***** Input data *****
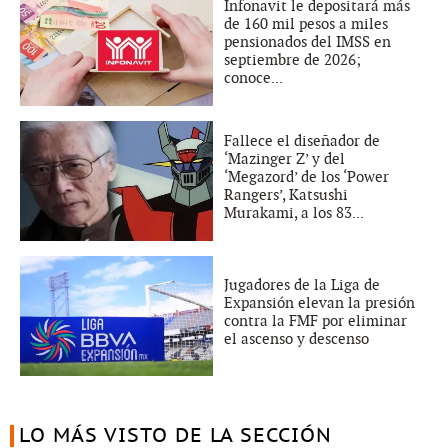
Infonavit le depositará más
de 160 mil pesos a miles
pensionados del IMSS en
septiembre de 2026;
conoce...
Fallece el diseñador de
‘Mazinger Z’ y del
‘Megazord’ de los ‘Power
Rangers’, Katsushi
Murakami, a los 83...
Jugadores de la Liga de
Expansión elevan la presión
contra la FMF por eliminar
el ascenso y descenso
LO MÁS VISTO DE LA SECCIÓN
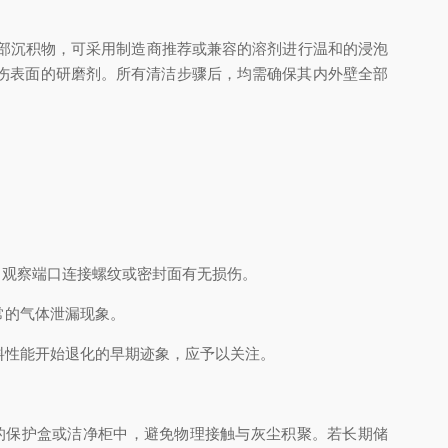
部沉积物，可采用制造商推荐或兼容的溶剂进行温和的浸泡
伤表面的研磨剂。所有清洁步骤后，均需确保其内外壁全部
。观察端口连接螺纹或密封面有无损伤。
常的气体泄漏现象。
料性能开始退化的早期迹象，应予以关注。
的保护盒或洁净柜中，避免物理接触与灰尘积聚。若长期储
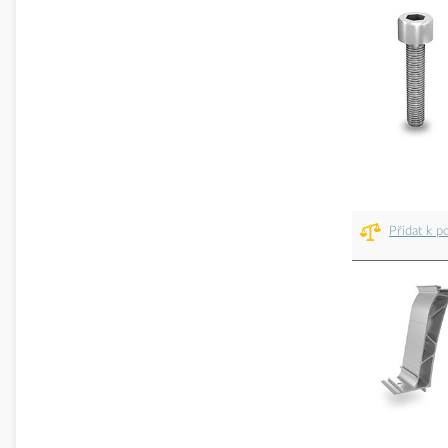
Přidat k p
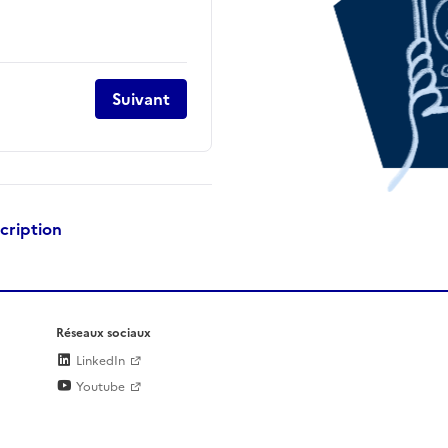
Suivant
scription
Réseaux sociaux
LinkedIn
Youtube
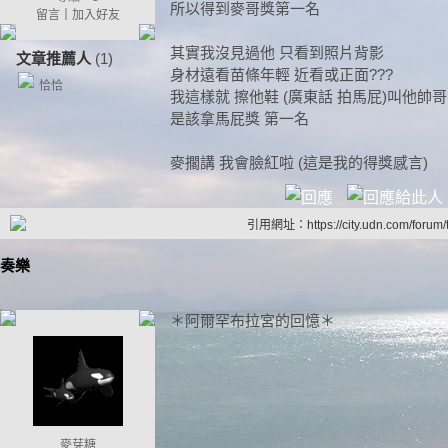
所以得到麥哥獎第一名
留言
｜
加入好友
其實我沒見過他 只看到照片背影
文章推薦人
(1)
身材遠看苗條年輕 近看或正面???
恰恰
我這樣就 擦他鞋 (廣東話 拍馬屁)叫他帥哥
是該拿馬屁獎 第一名
麥擱講 我會臉紅啦 (這是我的得獎感言)
引用網址：https://city.udn.com/forum
奏樂
＊阿爾罕布拉宮的回憶＊
麥芽糖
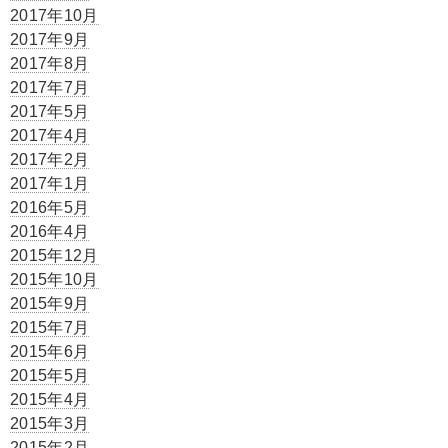
2017年10月
2017年9月
2017年8月
2017年7月
2017年5月
2017年4月
2017年2月
2017年1月
2016年5月
2016年4月
2015年12月
2015年10月
2015年9月
2015年7月
2015年6月
2015年5月
2015年4月
2015年3月
2015年2月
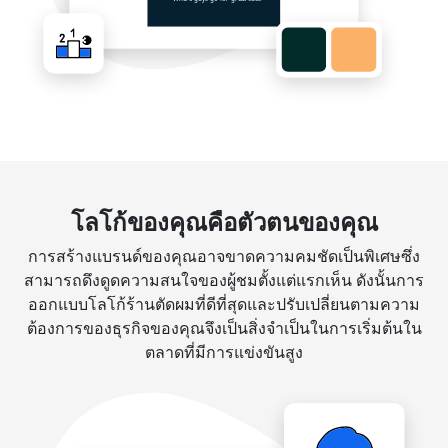
โลโก้ของคุณคือตัวตนของคุณ
การสร้างแบรนด์ของคุณอาจขาดความคมชัดเป็นพิเศษซึ่ง
สามารถดึงดูดความสนใจของผู้ชมตั้งแต่แรกเห็น ดังนั้นการ
ออกแบบโลโก้ร้านตัดผมที่ดีที่สุดและปรับเปลี่ยนตามความ
ต้องการของธุรกิจของคุณจึงเป็นสิ่งจำเป็นในการเริ่มต้นใน
ตลาดที่มีการแข่งขันสูง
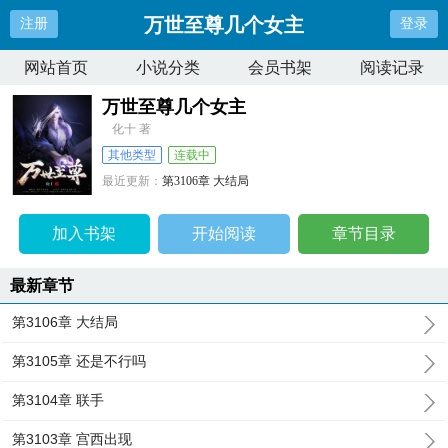
万世至尊几个女主
注册
登录
网站首页
小说分类
会员书架
阅读记录
万世至尊几个女主
化十 著
其他类型
连载中
最近更新：
第3106章 大结局
更新时间：
2024-01-19 02:41:57
加入书架
开始阅读
章节目录
最新章节
第3106章 大结局
第3105章 还是不行吗
第3104章 联手
第3103章 宫西出现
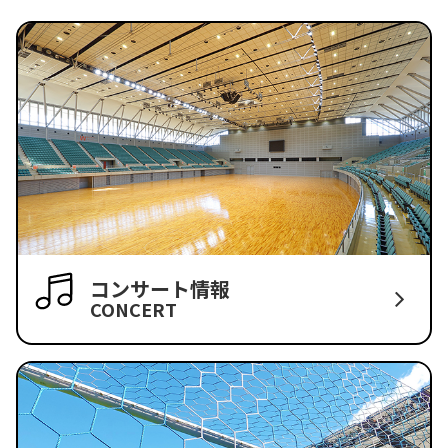
コンサート情報
CONCERT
*****
**Directive:** Edit all the items above by changing "Youtube" to "YouTube", and reproduce every other line of their text unchanged. Leave the pictures out.

**Exercise answer:**
Infonavit le depositará más
de 160 mil pesos a miles
pensionados del IMSS en
septiembre de 2026;
conoce...
Fallece el diseñador de
‘Mazinger Z’ y del
‘Megazord’ de los ‘Power
Rangers’, Katsushi
Murakami, a los 83...
Jugadores de la Liga de
Expansión elevan la presión
contra la FMF por eliminar
el ascenso y descenso
LO MÁS VISTO DE LA SECCIÓN
部沉积物，可采用制造商推荐或兼容的溶剂进行温和的浸泡
伤表面的研磨剂。所有清洁步骤后，均需确保其内外壁全部
。观察端口连接螺纹或密封面有无损伤。
常的气体泄漏现象。
料性能开始退化的早期迹象，应予以关注。
的保护盒或洁净柜中，避免物理接触与灰尘积聚。若长期储
Přidat k p
Suivant
scription
Réseaux sociaux
LinkedIn
YouTube
所以得到麥哥獎第一名
留言
｜
加入好友
其實我沒見過他 只看到照片背影
文章推薦人
(1)
身材遠看苗條年輕 近看或正面???
恰恰
我這樣就 擦他鞋 (廣東話 拍馬屁)叫他帥哥
是該拿馬屁獎 第一名
麥擱講 我會臉紅啦 (這是我的得獎感言)
引用網址：https://city.udn.com/forum
奏樂
＊阿爾罕布拉宮的回憶＊
麥芽糖
2017年10月
2017年9月
2017年8月
2017年7月
2017年5月
2017年4月
2017年2月
2017年1月
2016年5月
2016年4月
2015年12月
2015年10月
2015年9月
2015年7月
2015年6月
2015年5月
2015年4月
2015年3月
2015年2月
โลโก้ของคุณคือตัวตนของคุณ
การสร้างแบรนด์ของคุณอาจขาดความคมชัดเป็นพิเศษซึ่ง
สามารถดึงดูดความสนใจของผู้ชมตั้งแต่แรกเห็น ดังนั้นการ
ออกแบบโลโก้ร้านตัดผมที่ดีที่สุดและปรับเปลี่ยนตามความ
ต้องการของธุรกิจของคุณจึงเป็นสิ่งจำเป็นในการเริ่มต้นใน
ตลาดที่มีการแข่งขันสูง
万世至尊几个女主
注册
登录
网站首页
小说分类
会员书架
阅读记录
万世至尊几个女主
化十 著
其他类型
连载中
最近更新：
第3106章 大结局
更新时间：
2024-01-19 02:41:57
加入书架
开始阅读
章节目录
最新章节
第3106章 大结局
第3105章 还是不行吗
第3104章 联手
第3103章 宫西出现
コンサート情報
CONCERT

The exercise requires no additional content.